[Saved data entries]
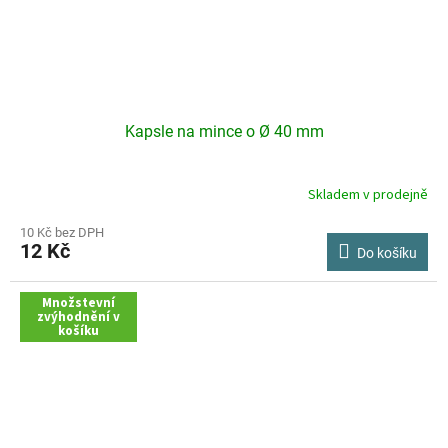
Kapsle na mince o Ø 40 mm
Skladem v prodejně
Průměrné
hodnocení
produktu
10 Kč bez DPH
12 Kč
je
Do košíku
3,0
z
Množstevní
5
zvýhodnění v
hvězdiček.
košíku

(What the task asks): Write out the data word for word. Any picture is to be skipped.

(Solution to the exercise):
Kapsle na mince o Ø 40 mm
Skladem v prodejně
Průměrné
hodnocení
produktu
10 Kč bez DPH
12 Kč
je
Do košíku
3,0
z
Množstevní
5
zvýhodnění v
hvězdiček.
košíku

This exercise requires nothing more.